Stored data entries
%%
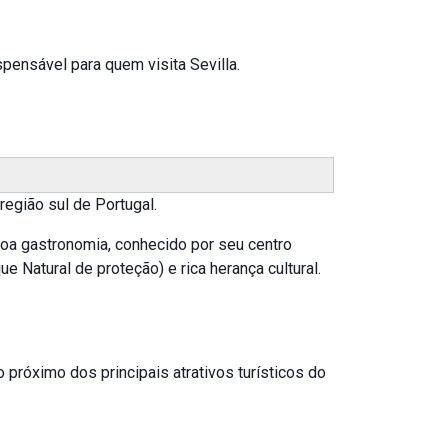
pensável para quem visita Sevilla.
egião sul de Portugal.
boa gastronomia, conhecido por seu centro
 Natural de proteção) e rica herança cultural.
 próximo dos principais atrativos turísticos do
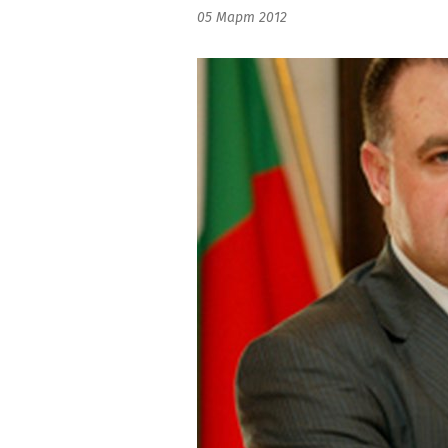
05 Март 2012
%%
**PROBLEM**
Omit all pictures while transcribing the entries verbatim.

**OUTPUT FOR THIS EXERCISE**
pensável para quem visita Sevilla.
egião sul de Portugal.
boa gastronomia, conhecido por seu centro
 Natural de proteção) e rica herança cultural.
 próximo dos principais atrativos turísticos do
05 Март 2012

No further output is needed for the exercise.